同社の顧客は、プロスポーツチームや大型商業施設の運営会社が中心です。収益構造は、イベント開催時の人員派遣や施設管理の継続契約によって安定的な売上を確保しています。特に三井不動産グループが運営する商業施設では52施設中26施設で業務を提供しており、長期的な取引関係を築いています。
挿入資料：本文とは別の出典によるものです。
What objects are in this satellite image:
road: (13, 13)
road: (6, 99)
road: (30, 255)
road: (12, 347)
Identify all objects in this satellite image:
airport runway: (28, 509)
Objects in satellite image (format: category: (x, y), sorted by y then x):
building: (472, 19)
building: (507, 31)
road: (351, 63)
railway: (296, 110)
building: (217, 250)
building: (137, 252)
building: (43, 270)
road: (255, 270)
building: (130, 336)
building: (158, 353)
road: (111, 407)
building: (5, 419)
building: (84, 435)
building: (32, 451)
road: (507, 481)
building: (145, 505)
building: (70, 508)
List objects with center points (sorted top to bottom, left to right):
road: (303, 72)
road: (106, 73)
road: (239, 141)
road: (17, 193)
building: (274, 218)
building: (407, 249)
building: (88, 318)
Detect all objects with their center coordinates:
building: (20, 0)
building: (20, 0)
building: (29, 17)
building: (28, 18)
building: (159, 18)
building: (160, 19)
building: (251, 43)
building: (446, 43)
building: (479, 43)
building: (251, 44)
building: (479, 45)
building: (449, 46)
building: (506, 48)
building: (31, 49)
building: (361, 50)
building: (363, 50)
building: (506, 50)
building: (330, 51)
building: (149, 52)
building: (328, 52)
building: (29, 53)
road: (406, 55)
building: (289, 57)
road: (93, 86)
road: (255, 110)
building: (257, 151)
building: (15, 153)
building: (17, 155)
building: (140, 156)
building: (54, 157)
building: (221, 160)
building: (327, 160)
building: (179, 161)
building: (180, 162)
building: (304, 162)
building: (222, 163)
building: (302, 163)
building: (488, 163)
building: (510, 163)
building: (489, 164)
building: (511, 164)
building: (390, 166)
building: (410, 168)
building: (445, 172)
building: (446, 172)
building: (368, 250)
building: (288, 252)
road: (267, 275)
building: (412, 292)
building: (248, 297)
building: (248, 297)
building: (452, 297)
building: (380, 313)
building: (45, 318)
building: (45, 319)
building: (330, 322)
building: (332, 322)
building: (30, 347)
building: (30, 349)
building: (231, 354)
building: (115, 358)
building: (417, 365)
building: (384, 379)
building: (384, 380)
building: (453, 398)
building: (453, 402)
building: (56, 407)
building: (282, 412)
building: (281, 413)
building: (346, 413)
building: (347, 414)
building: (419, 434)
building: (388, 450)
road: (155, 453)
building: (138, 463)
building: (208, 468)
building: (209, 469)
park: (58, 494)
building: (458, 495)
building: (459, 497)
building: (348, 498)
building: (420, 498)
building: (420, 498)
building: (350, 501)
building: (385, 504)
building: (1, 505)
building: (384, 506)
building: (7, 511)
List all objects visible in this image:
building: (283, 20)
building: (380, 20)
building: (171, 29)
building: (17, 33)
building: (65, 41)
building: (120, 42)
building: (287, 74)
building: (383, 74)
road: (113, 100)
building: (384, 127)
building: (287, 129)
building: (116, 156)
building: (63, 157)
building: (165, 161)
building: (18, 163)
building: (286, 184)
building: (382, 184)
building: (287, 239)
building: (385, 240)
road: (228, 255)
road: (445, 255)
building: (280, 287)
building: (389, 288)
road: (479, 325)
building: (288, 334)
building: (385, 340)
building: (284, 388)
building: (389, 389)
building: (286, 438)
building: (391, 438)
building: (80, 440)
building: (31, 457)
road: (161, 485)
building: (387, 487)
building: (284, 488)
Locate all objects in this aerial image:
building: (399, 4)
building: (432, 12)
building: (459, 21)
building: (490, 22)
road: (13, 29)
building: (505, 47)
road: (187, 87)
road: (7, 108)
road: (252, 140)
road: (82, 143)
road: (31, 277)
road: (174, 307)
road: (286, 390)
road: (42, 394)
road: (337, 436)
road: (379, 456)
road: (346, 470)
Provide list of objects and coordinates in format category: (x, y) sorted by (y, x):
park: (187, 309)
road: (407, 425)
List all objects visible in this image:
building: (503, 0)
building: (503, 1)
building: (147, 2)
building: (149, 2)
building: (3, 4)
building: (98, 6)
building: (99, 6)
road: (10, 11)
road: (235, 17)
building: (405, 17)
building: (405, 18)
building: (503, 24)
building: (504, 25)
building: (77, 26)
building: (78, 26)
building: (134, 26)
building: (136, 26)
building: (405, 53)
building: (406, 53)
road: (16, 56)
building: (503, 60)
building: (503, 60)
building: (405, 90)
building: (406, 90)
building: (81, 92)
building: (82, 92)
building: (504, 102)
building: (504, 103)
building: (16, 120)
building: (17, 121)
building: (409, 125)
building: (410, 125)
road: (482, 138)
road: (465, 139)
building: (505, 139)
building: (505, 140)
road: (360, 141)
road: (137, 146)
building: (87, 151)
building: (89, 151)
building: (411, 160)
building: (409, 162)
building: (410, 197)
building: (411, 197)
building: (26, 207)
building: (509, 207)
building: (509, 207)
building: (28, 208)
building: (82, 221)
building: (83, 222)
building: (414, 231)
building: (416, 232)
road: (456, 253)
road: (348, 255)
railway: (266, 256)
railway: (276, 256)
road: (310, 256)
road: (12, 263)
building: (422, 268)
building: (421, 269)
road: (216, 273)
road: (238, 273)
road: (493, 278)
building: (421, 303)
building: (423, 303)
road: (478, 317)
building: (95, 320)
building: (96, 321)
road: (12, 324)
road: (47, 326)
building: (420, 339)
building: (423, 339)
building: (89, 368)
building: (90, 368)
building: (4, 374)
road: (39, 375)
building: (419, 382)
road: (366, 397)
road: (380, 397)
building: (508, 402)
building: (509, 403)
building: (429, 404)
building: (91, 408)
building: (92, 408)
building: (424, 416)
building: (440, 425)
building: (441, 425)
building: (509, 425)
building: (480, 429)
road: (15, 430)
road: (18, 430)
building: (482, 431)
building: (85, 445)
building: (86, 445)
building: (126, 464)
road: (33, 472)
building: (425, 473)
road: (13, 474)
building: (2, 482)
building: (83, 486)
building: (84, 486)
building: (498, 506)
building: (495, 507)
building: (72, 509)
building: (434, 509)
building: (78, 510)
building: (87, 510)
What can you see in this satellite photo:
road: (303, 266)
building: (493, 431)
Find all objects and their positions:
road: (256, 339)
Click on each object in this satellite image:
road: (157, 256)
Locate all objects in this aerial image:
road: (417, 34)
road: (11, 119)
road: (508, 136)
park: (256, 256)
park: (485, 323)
同社の事業は3つの柱で構成されています。イベント分野では野球場やゴルフ場での警備・運営業務、ビル分野では商業施設やオフィスビルでの警備・清掃業務、人財サポート分野では通信キャリアへの人材派遣やモバイル機器の販売支援を行っています。楽天モバイルの店舗運営では、取引開始時の1店舗から現在183店舗まで拡大するなど、専門性を活かした事業成長を実現しています。
経営方針
ヒトトヒトホールディングスは、「人が人間性を最大限に発揮できる機会を作り続ける」という経営方針の下、持続的な成長を追求しています。同社は成長性、収益性、健全性の3つの指標を設定し、売上収益の拡大、営業利益率の改善、のれんや有利子負債の健全化を経営目標としています。プロスポーツ市場の拡大やオフィスビル供給の増加といった市場環境を背景に、三井不動産グループのららぽーと展開や楽天モバイルの店舗拡大などの既存顧客からの需要増加にも対応していく方針です。
同社の成長戦略の核となるのは、1万2千人を超えるアルバイト人財プールの活用です。毎年約10%の増加率で雇用者数を拡大しており、この豊富な人財ネットワークを通じて低コストでの採用を実現しています。プロスポーツや大型商業施設といった魅力的な職場環境を武器に、若手や女性を中心とした多様な人財の獲得を積極的に進めています。また、プロ野球のオフシーズンやイベント開催日以外に花火大会やコンサートなどの臨時業務を受託することで、スタッフの稼働率向上と収益拡大を図っています。
新市場開拓では、全国で計画されているスタジアム・アリーナ建設プロジェクトへの参入を重視しています。スポーツ庁の資料によると、全国でスタジアム34件、アリーナ45件の建設計画が進行中で、同社は既存のプロ野球場運営ノウハウを活かしてバスケットボールやラグビーなど新たなプロスポーツ分野への展開を目指しています。既存展開地域以外での事業拡大に向けて、イベント、ビル、人財サポートの各事業間での人事異動を通じた人財育成や、広告宣伝を活用した新規顧客開拓にも取り組んでいます。
技術革新への対応では、AIとディープラーニングを活用した警備システムの開発に注力しています。過去の天候データやインシデント履歴を分析し、最適な警備配置をタブレット経由で提案するシステムを構築することで、転倒事故や迷子などのトラブル抑制を図っています。機械警備の普及が進む中でも、接客対応や緊急時の機動的対応といった人的サービスの価値を重視し、最新技術と人的サービスを融合した新たな価値創出を推進しています。また、個人の習熟度に応じたAIベースのオンライン教育システムの導入も検討しており、効率的な人財育成を通じて事業拡大に対応していく計画です。